Nozze d’argento per la politica russa. Oggi, mercoledì 26 marzo, Vladimir Putin festeggia 25 anni dalla sua prima elezione come presidente. Un quarto di secolo in cui lo zar si è imposto sullo scenario internazionale con repressioni, guerre e alleanze strategiche, mettendo in pericolo l’incolumità di vari Paesi.

«Abbi cura della Russia»

La sua carriera inizia il 31 dicembre del 1999, quando il popolo russo, durante i festeggiamenti del Capodanno, è stato sconvolto da un annuncio: le dimissioni del presidente Boris Eltsin. Decisione presa da un leader affaticato sia dai malanni personali sia dalla crisi economica e dalla guerra separatista in Cecenia che stava colpendo il Paese. Fu in quella occasione che emerse Putin, allora primo ministro ed ex ufficiale del Kgb, che divenne presidente ad interim con il ritiro di Eltsin. «Abbi cura della Russia» gli disse il suo predecessore. E con il nuovo secolo venne la conferma: Putin vinse le elezioni presidenziali.

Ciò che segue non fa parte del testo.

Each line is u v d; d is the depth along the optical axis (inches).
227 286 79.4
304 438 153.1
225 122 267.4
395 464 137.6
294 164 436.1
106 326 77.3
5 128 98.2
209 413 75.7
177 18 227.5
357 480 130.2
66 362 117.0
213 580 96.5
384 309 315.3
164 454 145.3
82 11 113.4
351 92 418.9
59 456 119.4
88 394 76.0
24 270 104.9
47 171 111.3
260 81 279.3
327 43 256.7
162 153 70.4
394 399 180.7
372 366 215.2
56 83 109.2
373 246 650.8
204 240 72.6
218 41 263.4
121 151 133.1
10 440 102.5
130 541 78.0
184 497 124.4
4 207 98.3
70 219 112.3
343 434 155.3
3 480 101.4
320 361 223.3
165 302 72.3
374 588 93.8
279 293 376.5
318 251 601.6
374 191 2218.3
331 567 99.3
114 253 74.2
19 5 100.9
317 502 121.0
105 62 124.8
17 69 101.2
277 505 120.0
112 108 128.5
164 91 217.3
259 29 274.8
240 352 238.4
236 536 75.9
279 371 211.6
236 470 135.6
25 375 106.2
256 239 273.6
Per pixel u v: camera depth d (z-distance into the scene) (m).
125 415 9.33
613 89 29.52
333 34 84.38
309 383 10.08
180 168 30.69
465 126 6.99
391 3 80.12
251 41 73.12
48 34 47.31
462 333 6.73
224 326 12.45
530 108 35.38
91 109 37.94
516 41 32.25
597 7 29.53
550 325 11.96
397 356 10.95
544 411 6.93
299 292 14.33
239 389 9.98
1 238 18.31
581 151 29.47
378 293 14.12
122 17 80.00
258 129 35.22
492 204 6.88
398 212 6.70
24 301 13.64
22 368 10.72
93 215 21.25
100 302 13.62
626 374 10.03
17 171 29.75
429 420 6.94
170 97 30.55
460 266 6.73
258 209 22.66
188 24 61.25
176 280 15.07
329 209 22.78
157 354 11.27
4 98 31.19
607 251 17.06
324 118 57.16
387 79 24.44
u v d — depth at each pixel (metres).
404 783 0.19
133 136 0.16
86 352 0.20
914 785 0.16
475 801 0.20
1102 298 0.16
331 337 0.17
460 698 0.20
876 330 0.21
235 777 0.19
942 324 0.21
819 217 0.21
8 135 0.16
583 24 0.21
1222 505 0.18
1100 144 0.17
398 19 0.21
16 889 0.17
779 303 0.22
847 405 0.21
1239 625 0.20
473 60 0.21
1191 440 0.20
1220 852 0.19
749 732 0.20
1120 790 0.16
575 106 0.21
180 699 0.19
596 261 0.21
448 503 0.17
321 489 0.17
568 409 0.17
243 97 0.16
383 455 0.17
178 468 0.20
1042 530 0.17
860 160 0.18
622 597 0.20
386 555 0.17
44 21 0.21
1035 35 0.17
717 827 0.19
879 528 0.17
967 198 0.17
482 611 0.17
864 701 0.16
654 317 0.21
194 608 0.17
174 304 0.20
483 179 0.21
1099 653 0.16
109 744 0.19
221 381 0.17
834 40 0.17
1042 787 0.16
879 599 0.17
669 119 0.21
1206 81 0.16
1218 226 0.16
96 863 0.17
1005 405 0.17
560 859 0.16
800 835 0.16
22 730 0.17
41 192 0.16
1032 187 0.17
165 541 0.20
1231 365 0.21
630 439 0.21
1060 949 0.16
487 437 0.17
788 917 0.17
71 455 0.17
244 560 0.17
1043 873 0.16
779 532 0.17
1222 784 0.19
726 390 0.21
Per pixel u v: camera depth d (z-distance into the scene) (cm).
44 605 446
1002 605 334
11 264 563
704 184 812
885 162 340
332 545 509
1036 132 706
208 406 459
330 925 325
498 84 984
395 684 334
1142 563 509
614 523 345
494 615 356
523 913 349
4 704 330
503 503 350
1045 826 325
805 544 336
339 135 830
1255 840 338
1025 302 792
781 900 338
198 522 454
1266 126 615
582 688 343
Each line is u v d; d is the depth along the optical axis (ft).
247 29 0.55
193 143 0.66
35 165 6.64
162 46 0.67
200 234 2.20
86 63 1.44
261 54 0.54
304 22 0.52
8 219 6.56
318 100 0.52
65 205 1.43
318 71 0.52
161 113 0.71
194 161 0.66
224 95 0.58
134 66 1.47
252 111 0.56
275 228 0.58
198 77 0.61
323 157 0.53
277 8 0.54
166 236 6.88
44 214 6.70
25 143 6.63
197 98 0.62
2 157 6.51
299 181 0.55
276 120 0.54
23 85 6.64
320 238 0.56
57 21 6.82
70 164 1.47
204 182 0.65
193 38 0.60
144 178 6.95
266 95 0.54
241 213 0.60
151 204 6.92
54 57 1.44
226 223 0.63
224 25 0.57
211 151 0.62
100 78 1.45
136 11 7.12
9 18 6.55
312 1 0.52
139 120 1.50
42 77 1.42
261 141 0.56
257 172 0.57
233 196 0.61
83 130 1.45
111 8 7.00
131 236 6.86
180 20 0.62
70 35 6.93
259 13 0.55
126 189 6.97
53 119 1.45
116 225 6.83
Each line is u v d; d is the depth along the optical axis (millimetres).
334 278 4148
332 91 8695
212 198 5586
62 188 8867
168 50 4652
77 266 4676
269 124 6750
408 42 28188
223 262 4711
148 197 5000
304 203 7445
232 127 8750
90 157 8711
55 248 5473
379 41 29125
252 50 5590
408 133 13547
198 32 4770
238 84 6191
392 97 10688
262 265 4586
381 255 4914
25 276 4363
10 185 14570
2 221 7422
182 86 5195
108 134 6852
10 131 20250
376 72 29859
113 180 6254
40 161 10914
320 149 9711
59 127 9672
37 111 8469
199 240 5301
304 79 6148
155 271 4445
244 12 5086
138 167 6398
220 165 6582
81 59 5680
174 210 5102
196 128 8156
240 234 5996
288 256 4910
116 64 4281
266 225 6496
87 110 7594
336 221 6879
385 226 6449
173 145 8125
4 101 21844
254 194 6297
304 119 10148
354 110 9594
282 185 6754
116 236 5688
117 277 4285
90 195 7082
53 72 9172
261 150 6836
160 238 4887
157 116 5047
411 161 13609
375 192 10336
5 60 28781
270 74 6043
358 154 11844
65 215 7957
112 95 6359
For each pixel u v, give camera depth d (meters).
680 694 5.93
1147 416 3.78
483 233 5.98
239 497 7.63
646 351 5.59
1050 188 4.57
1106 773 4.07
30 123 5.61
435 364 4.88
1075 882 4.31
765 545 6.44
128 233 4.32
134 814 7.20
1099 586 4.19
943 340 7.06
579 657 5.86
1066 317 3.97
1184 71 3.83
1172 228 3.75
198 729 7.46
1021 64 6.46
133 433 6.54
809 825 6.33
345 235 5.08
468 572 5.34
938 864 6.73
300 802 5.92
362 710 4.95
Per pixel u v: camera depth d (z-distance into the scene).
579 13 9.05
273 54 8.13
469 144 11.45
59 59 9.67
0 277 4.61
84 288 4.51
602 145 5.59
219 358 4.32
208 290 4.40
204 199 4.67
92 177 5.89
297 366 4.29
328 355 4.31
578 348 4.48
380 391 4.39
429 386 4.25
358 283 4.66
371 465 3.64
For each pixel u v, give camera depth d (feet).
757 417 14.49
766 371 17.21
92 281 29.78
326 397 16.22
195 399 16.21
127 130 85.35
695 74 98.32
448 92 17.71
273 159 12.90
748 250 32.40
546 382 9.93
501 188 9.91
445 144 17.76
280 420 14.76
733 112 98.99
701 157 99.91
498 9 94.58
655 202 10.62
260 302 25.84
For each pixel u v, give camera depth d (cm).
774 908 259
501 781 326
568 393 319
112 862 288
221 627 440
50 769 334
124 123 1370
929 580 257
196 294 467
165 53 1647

Il filo rosso della sua politica

La strategia principale di Putin è di non presentare un abbozzo di programma, lasciando aperta qualsiasi possibile articolazione di governo. Un’astuzia politica che permette allo zar di cambiare la direzione della sua leadership, impedendo così al popolo e alla comunità internazionale di prevedere la sua prossima mossa. Un filo rosso dei suoi mandati è la volontà di controllare ogni forma di comunicazione e reprimere gli oppositori. Una lista lunga che conta, per esempio, l’arresto con accusa di frode ed evasione fiscale di Mikhail Khodorkovsky, suo possibile sfidante, e l’uccisione della giornalista Anna Politkovskaya e dell’ex ufficiale dei servizi segreti Aleksandr Litvinenko. Ma anche dell’eliminazione di Boris Nemtsoy, altro suo rivale, e di Aleksej Navalny, morto in un carcere siberiano in quanto oppositore.

Il presidente Putin è al potere della Russia da 25 anni
Russia e il rapporto con l’Europa

In 25 anni Putin si è mosso nello scenario internazionale limitando l’influenza occidentale sugli Stati dell’ex Urss con l’attacco alla Georgia nel 2008, l’annessione illegale della Crimea nel 2014 e aggredendo l’Ucraina nel 2024. Azioni bellicose che riportano il mito di Mosca come la Terza Roma, idealizzata da Ivan il Grande nel 1400, e che mira a imporre la Russia come punto di riferimento di fronte a una “decadenza” occidentale. Un altro punto fondamentale del suo governo è il contrasto con la Nato, con l’opposizione all’allargamento ad altri Paesi. Per questo Putin ha supportato Bashar al-Assad in Siria e le azioni in Africa contro gli ex domini coloniali francesi. Ma ha anche portato “sconfitte” per Putin, con l’entrata nell’Alleanza di Svezia e Finlandia. Dall’altra parte Putin si è avvicinato agli Stati dell’Europa Orientali, come Romania, Ungheria e Moldavia, che hanno opinioni contrarie alla strategia Nato.

Il cambio della Costituzione

La deriva autoritaria di Putin gli ha permesso di imporsi in Russia per 25 anni. Per Costituzione il leader non avrebbe potuto ricandidarsi nel 2008, finito il suo secondo mandato. Una pausa di quattro anni che vede presidente un suo fedelissimo, Dmitri Medvedev, e poi il suo ritorno nel 2012. Da lì Putin adotta un escamotage: cambiare la Costituzione per allungare a sei anni il mandato presidenziale e per permette solo a se stesso di ricandidarsi dopo due incarichi consecutivi. Mossa che gli ha consentito la candidatura nel 2024 e gli aprirà le porte nel 2030. Oltre a ciò, lo stesso momento di voto per il Paese è vissuto come momento autoritario in cui Putin rafforza il proprio controllo. Le ultime elezioni, vinte al 90% da Putin, ha visto l’accusa di brogli elettorali e la repressione dei candidati oppositori, mandati in esilio o imprigionati.